◆ **ASSIGNED TASK**:
Copy out everything from the line that contains "Inleiding, Periode 1" down to the line that contains "At which label is c16b7e30883f03a1eb7f650317ff17c90890d1d…", both included, without changing a character.

..............................

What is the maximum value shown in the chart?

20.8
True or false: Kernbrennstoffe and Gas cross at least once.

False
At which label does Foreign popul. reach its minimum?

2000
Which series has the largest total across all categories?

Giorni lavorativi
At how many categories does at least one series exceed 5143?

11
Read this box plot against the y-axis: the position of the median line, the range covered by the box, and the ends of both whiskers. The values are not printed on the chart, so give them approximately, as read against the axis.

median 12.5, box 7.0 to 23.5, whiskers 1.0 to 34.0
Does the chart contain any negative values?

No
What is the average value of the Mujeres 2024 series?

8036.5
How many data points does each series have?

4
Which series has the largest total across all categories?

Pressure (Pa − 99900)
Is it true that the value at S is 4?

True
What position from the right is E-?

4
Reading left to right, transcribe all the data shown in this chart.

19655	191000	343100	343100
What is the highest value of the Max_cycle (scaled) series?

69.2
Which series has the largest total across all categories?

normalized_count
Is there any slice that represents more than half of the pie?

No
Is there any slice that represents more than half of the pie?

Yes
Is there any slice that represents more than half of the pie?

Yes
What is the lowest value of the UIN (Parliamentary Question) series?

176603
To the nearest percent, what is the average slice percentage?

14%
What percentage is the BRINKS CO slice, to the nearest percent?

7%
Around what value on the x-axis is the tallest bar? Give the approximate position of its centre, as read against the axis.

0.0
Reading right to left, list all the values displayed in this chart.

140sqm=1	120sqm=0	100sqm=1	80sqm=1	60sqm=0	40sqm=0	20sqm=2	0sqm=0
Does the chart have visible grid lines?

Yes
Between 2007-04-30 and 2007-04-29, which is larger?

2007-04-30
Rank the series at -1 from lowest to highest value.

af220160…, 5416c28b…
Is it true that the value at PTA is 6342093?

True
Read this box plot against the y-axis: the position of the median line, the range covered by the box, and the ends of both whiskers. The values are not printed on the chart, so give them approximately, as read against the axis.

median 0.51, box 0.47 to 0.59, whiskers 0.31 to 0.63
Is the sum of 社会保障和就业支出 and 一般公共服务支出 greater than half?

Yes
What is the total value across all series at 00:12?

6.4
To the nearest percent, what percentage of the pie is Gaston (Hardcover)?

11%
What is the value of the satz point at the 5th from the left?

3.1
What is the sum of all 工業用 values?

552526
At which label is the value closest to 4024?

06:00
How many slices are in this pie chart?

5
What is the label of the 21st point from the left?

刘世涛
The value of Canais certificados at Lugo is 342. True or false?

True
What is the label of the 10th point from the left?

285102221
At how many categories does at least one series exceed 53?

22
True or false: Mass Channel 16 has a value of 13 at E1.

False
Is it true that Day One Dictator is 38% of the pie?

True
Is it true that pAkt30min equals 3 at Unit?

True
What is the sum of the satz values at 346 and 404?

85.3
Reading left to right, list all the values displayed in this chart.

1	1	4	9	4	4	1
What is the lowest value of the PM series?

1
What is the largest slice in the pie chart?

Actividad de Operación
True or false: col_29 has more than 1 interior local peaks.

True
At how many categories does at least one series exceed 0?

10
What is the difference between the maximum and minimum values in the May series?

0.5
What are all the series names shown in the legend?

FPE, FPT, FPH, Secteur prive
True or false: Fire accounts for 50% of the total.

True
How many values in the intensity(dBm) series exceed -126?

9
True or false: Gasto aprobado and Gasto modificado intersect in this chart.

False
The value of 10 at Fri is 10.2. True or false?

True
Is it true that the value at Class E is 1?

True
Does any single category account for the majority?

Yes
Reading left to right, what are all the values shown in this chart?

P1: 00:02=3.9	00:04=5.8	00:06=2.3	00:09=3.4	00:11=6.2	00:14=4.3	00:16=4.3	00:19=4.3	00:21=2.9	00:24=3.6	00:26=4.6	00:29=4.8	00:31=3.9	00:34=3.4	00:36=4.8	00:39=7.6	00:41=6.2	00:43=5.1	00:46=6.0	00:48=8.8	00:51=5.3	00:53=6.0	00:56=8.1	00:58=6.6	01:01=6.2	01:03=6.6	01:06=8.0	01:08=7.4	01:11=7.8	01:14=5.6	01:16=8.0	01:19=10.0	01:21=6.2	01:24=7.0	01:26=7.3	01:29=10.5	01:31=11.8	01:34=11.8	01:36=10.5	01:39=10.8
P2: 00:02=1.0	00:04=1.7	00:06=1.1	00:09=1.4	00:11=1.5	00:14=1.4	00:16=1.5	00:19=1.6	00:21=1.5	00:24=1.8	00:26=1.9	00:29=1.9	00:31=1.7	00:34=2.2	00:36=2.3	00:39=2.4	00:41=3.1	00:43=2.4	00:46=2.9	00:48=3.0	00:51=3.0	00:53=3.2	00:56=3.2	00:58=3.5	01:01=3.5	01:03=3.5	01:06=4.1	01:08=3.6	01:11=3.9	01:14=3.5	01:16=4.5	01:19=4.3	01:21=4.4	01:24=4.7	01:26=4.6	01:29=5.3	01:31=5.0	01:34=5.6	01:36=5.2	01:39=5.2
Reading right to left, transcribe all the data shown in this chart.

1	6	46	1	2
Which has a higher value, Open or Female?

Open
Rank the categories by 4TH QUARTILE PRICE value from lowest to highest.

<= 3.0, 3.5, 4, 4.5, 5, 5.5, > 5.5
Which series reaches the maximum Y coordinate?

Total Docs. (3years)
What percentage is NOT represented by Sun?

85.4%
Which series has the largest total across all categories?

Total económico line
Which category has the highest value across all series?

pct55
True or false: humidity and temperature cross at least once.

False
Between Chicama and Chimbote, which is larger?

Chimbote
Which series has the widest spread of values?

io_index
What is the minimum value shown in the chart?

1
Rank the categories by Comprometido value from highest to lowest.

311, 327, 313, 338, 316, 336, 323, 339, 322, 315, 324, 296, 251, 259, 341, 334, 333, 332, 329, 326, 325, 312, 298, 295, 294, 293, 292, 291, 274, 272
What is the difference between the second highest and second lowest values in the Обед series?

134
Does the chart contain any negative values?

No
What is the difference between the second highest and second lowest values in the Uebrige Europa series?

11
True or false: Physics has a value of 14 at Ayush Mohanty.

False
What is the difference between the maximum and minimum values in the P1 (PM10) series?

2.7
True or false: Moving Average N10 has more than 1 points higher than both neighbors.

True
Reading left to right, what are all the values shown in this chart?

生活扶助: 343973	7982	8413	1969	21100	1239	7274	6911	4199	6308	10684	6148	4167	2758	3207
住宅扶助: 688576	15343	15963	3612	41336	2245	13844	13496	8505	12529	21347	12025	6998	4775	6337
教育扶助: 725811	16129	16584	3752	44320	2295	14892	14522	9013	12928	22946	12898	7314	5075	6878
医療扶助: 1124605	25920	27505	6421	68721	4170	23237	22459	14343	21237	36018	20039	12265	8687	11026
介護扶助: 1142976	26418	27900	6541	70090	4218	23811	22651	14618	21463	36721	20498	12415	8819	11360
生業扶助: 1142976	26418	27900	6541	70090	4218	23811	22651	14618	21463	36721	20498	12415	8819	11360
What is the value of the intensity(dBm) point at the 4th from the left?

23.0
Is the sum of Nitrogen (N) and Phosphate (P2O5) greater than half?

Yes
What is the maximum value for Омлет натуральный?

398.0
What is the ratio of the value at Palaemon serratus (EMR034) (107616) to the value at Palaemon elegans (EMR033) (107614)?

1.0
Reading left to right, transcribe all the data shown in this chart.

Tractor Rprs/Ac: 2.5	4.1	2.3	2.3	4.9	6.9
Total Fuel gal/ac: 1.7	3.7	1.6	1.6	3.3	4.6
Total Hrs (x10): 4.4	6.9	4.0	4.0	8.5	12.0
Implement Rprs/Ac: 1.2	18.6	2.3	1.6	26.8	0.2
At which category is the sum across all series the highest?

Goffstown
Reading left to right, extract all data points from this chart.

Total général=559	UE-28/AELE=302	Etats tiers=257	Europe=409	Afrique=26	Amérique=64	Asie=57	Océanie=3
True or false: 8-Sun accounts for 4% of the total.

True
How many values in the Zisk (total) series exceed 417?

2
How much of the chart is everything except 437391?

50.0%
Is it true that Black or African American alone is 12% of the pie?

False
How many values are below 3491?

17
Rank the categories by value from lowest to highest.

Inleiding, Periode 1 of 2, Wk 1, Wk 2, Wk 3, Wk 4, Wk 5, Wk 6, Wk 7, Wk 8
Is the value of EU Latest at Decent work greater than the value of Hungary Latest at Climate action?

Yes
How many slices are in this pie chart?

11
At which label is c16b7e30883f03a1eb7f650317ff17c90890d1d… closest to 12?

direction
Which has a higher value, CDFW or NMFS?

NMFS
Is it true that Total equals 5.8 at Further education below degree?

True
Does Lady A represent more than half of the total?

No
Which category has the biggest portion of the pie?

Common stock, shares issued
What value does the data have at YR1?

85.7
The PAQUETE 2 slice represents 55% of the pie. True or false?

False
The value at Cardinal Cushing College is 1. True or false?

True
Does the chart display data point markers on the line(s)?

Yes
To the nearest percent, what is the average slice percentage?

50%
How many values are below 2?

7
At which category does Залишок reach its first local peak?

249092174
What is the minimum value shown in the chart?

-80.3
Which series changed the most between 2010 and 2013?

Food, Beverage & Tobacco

..............................

◆ **ANSWER**:
Inleiding, Periode 1 of 2, Wk 1, Wk 2, Wk 3, Wk 4, Wk 5, Wk 6, Wk 7, Wk 8
Is the value of EU Latest at Decent work greater than the value of Hungary Latest at Climate action?

Yes
How many slices are in this pie chart?

11
At which label is c16b7e30883f03a1eb7f650317ff17c90890d1d… closest to 12?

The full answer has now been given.